This position provides comprehensive care coordination for patients as assigned. This position assesses the patients plan of care and develops, implements, monitors and documents the utilization of resources and progress of the patient through their care, facilitating options and services to meet the patients health care needs. The intensity of care coordination provided is situational and appropriate based on patient need and payer requirements. This position is accountable for the quality of clinical services delivered by both them and others and identifies/resolves barriers which may hinder effective patient care.


Essential Functions

  • Manages individual patients across the health care continuum to achieve the optimal clinical, financial, operational, and satisfaction outcomes.

  • Acts in a leadership function with process improvement activities for populations of patients to achieve the optimal clinical, financial, operational, and satisfaction outcomes.

  • Acts in a leadership function to collaboratively develop and manage the interdisciplinary patient discharge plan. Effectively communicates the plan across the continuum of care.

  • Evaluates the medical necessity and appropriateness of care, optimizing patient outcomes. Assesses patient admissions and continued stay utilizing standard criteria. Identifies issues that may delay patient discharge and facilitates resolution of these issues.

## USING THE INFORMATION
**a)** In the care coordination job description, what sets the intensity of the care coordination provided?
**b)** Shorten the paragraph of the care coordination job description that begins "This position provides comprehensive care coordination" and keep its main facts.
**c)** Carry the care coordination job description forward from the point where it stops.
The listing that follows has no connection to the care coordination job description.

## RECORDS

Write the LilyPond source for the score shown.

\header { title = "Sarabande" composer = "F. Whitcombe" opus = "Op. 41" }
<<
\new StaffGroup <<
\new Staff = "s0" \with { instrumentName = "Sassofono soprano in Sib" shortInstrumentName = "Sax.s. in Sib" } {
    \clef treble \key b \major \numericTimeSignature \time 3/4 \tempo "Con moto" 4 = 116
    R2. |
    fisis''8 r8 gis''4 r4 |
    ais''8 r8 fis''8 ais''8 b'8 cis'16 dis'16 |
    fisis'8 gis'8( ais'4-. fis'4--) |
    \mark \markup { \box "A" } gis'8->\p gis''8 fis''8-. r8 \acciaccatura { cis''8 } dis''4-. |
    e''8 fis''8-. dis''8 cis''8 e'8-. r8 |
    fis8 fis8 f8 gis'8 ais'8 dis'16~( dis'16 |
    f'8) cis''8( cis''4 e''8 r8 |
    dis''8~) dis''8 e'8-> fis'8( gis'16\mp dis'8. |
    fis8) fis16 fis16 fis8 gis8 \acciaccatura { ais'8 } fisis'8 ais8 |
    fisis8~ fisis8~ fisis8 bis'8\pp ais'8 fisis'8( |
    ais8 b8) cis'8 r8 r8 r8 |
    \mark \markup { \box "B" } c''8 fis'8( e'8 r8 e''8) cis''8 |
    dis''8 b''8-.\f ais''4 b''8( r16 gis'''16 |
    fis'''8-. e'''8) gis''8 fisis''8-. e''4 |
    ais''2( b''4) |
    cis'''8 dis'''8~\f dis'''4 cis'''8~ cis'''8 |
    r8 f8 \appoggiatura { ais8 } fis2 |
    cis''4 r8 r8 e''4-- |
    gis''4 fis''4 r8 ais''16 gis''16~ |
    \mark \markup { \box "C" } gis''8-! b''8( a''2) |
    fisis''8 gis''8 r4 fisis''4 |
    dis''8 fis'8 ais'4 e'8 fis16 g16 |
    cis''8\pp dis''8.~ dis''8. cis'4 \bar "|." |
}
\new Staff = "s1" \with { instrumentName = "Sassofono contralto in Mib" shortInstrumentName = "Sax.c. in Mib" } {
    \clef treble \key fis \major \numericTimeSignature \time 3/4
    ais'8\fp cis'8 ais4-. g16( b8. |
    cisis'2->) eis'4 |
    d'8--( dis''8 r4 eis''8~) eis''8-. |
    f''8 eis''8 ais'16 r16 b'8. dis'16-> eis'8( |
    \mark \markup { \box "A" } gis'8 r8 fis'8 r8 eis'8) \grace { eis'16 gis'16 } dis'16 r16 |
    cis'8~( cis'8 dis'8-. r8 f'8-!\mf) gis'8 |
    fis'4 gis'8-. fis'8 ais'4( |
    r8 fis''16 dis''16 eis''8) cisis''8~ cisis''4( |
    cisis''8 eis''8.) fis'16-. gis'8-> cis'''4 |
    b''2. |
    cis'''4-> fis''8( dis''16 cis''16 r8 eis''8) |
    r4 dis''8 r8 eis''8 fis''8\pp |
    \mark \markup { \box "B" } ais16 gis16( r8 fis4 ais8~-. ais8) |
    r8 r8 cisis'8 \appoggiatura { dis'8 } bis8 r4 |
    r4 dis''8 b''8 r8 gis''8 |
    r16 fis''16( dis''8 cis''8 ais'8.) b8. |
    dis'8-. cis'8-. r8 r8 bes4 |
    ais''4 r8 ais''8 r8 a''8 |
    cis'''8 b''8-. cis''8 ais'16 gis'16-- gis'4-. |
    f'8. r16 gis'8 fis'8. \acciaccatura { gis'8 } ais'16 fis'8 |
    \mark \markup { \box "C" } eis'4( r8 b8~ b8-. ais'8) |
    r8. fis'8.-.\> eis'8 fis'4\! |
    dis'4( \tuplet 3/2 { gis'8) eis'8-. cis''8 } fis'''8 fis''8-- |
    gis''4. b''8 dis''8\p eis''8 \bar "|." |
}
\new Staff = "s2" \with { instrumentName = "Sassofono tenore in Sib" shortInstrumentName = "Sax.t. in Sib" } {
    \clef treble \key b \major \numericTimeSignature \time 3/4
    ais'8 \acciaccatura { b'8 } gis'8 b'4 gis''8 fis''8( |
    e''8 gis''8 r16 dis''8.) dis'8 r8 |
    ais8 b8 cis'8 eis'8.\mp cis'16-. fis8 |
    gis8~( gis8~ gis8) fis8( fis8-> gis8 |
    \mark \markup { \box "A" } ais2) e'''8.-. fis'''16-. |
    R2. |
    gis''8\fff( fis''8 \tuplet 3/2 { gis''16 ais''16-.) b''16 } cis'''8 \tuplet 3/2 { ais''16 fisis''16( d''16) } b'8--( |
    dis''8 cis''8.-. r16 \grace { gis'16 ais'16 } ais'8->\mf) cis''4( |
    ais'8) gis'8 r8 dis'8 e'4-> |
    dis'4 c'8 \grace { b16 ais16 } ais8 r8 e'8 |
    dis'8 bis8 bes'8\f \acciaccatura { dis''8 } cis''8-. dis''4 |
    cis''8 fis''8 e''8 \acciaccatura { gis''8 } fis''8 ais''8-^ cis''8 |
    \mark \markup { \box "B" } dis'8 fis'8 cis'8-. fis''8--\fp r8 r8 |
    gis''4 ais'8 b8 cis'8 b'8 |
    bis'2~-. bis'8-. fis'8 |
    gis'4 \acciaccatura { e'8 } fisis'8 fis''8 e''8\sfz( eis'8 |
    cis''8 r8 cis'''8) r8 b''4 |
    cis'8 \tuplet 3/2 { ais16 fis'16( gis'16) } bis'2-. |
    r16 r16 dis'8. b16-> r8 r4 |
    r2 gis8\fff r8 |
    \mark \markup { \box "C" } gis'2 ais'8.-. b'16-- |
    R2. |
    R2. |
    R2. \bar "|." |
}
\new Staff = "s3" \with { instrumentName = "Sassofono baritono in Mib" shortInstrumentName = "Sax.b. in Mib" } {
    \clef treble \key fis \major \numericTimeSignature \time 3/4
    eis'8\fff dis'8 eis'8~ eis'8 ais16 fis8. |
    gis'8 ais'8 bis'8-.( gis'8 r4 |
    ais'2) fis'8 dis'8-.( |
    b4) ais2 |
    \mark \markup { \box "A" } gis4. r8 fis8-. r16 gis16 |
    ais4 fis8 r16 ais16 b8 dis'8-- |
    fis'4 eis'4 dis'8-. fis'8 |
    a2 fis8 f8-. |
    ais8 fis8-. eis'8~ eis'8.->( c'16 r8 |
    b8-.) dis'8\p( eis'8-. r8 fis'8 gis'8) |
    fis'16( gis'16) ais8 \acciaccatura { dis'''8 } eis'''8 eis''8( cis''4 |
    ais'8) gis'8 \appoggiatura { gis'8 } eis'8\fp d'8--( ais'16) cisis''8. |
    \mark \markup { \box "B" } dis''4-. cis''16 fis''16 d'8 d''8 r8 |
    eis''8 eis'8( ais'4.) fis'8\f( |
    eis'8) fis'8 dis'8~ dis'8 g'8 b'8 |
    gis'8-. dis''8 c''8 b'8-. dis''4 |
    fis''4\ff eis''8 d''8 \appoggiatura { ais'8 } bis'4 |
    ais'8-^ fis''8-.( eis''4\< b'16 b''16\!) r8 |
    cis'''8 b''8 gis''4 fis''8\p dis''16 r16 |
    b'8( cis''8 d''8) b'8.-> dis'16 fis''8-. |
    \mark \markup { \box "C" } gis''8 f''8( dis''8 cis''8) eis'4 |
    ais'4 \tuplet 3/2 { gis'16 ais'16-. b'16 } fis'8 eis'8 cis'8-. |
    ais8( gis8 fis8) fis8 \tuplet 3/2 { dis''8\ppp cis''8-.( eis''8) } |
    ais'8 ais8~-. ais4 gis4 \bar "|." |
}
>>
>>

## ANSWERS PER TASK
**a)** It depends on the situation, matched to patient need and payer requirements.

**b)** This position coordinates care for assigned patients. It assesses each patient's plan of care and develops, implements, monitors and documents resource use and the patient's progress, arranging options and services to meet their health care needs. How intensive the coordination is depends on patient need and payer requirements. The position is accountable for the quality of clinical services delivered by itself and others, and it identifies and resolves barriers to effective patient care.

**c)**
  • Establishes and promotes a collaborative relationship with physicians, payers, and other members of the health care team. Collects and communicates pertinent, timely information to payers and others to fulfill utilization and regulatory requirements.

  • Educates internal members of the health care team on case management and managed care concepts. Facilitates integration of concepts into daily practice.

  • May supervise other staff.

  • Minimum Qualifications

    Must possess knowledge of case management or utilization review as normally obtained through the completion of a bachelor's degree in case management or health care.

    Requires current Registered Nurse (R.N.) license in state worked. For assignments in an acute care setting, Basic Life Support (BLS) certification is also required.

    Requires a proficiency level typically achieved with 3-5 years clinical experience. Must have a working knowledge of care management, acute care and/or home care environments, community resources and resource/utilization management. Must demonstrate critical thinking skills, problem-solving abilities, effective communication skills, and time management skills. Must demonstrate ability to work effectively in an interdisciplinary team format. For assignments in an acute care setting, must be able to work flexible hours and take rotating call after hours. Banner Registry and Travel positions require a minimum of one year experience in an acute care hospital and/or home care setting. Experience must include working in an acute care and/or home care setting within the past 12 months as a Case Manager in the specialty area.

    Preferred Qualifications

    CCM (Certified Case Manager) preferred

    Additional related education and/or experience preferred.